Comment réagit l’éducation nationale par rapport à l’Ecole 42 ? « La ministre de l’enseignement supérieur et de la recherche, Mme Fioraso, a dit que la dernière école qui a été créée par un chef d’entreprise c’était celle de Bernard Tapie. Comparer Xavier à Bernard Tapie, c’est mort » coupe Kwame Yamgnane. Pour lui, face à Ecole 42, le corps de l’enseignement supérieur essaie de s’auto-défendre. « Quant aux écoles d’ingénieurs, elles ne nous parlent même pas » ajoute-t-il. Seul horizon qui s’éclaircit : « l’enseignement universitaire est plus intéressé. Il s’agit de former massivement et de qualité, et eux cela les intéresse. Mais sur ça, on n’a pas encore de retour » sourit Kwame Yamgnane.

 40 enseignants pour 3000 élèves

Kwame Yamgnane a détaillé certains modes de fonctionnement d’Ecole 42. « Les étudiants travailleront en équipe et se jugeront entre eux » présente-t-il. La rentrée a lieu le 18 novembre. Il y a de 2500 à 3000 étudiants et 40 enseignants. « En France, il y a un salarié de l’Education Nationale pour 15 élèves. Nous, nous aurons 40 enseignants pour 2 500 à 3 000 étudiants. Nous avons donc un logiciel pour gérer tout cela » annonce-t-il. L’étudiant va recevoir la liste des étudiants qu’il doit corriger, et lui-même va être corrigé par cinq personnes. C’est l’étudiant qui va choisir cinq personnes parmi dix qu’on lui propose. « Il y a un tri pour que ce ne soit pas ses potes qui le corrigent » ajoute le co-fondateur de l’école. Les notes ne sont pas sur 20.

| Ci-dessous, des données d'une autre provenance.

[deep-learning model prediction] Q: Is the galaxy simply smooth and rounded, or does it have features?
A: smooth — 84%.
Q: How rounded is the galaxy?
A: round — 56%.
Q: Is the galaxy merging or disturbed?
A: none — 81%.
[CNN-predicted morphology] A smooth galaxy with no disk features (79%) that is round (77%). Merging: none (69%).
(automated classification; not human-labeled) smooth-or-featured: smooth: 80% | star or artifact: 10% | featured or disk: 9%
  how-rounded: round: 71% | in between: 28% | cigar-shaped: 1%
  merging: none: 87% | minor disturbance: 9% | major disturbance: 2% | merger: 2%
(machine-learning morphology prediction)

« Soit tu rates soit tu réussis, ce qui demi-marche a zéro. Ce n’est pas le cas à l’Education nationale » compare-t-il. « Si tu as triché, et que tu as pris sur internet un bout de code que tu n’es pas capable de refaire, tu as ‘-42’ » ajoute-t-il. « Dans ce cas, on évalue le comportement des gens afin de comprendre ce qui se passe » dit-il.

Moins de 9% de filles dans la promotion

Il livre quelques anecdotes sur la manière dont la sélection des étudiants s’est effectuée. « Un tiers des gens sont partis durant la première semaine de la piscine [NDLR : la période de 4 semaines durant laquelle les candidats sont évalués] car cela ne leur convenait pas. Nous n’avons pas donné les critères de sélection pour qu’ils ne préparent pas spécifiquement ces éléments. Nous avons 8,7% de filles ! Là, c’est n’importe quoi. Une fille est forcément innovante car elle ne ressemble pas à ses voisins. Dans la promotion, 40% des jeunes n’ont pas le bac. On a des gens qui viennent de milieux extrêmement défavorisés » décrit-il.

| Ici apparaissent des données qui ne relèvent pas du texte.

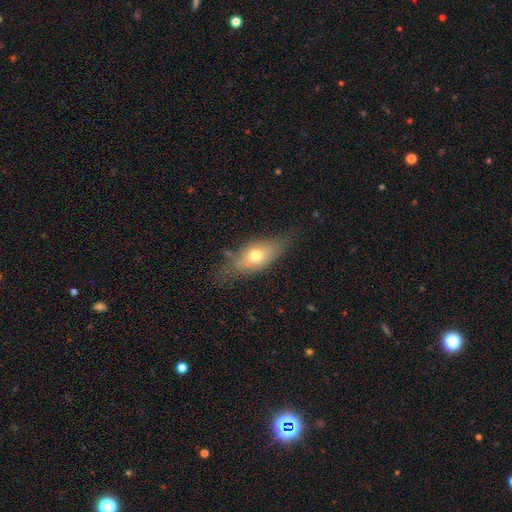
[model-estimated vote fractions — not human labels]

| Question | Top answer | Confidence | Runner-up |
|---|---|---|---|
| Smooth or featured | smooth | 63% | featured or disk (28%) |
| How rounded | in between | 77% | cigar-shaped (15%) |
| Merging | none | 64% | minor disturbance (24%) |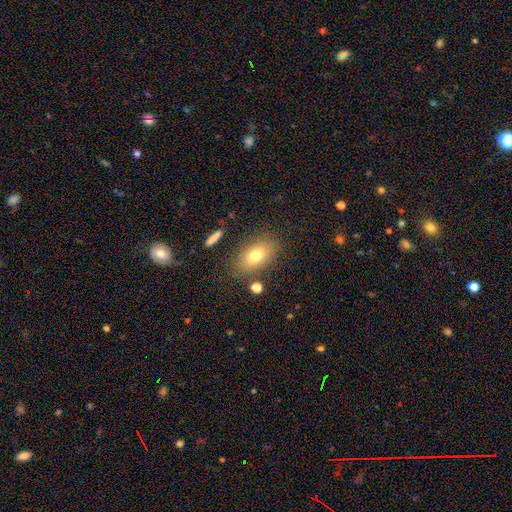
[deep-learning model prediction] Smooth or featured: smooth — 74% (featured or disk — 15%)
How rounded: in between — 85% (round — 13%)
Merging: none — 80% (minor disturbance — 12%)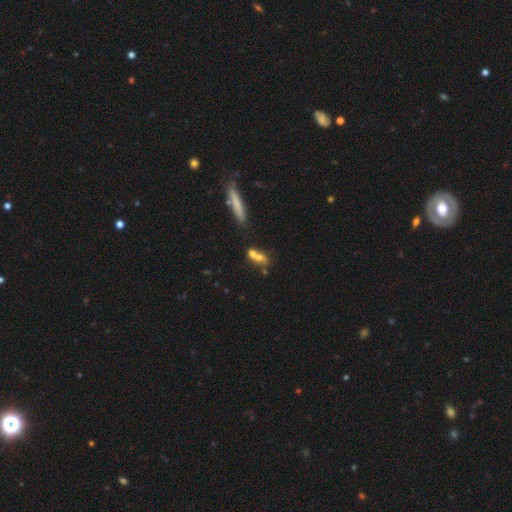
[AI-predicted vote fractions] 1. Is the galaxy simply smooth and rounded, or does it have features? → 63% smooth, 24% featured or disk, 13% star or artifact.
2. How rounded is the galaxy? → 49% in between, 29% round, 22% cigar-shaped.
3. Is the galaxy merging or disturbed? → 54% merger, 31% none, 9% minor disturbance, 6% major disturbance.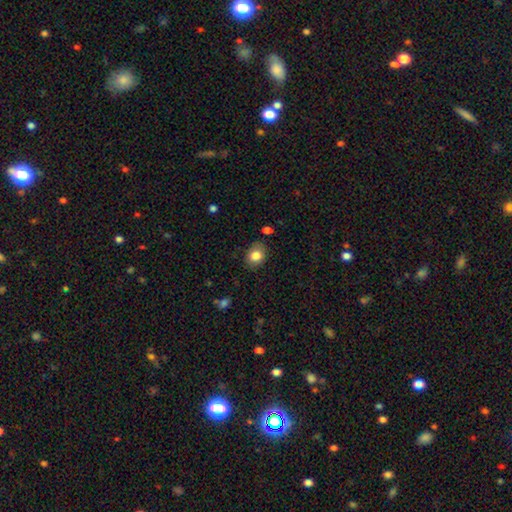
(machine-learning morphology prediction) A smooth galaxy with no disk features (82%) that is in between round and cigar-shaped (53%). Merging: none (81%).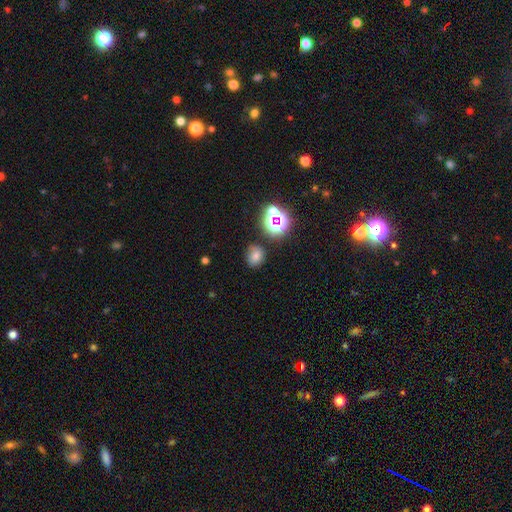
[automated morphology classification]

Le manque de moyens a des conséquences pénibles. « L’école est gratuite, mais il faut 7000 € par an pour vivre à Paris » rappelle Kwame Yamgnane. « Les familles ne peuvent pas financer. Alors nous sommes aller voir Oseo, ils ont dit OK mais nous n’avons pas d’argent en ce moment. Il y a 40 étudiants qui ne peuvent pas venir car ils n’ont pas d’argent » regrette-t-il. Il indique toutefois que l’Ecole recherche un moyen de les faire venir malgré tout.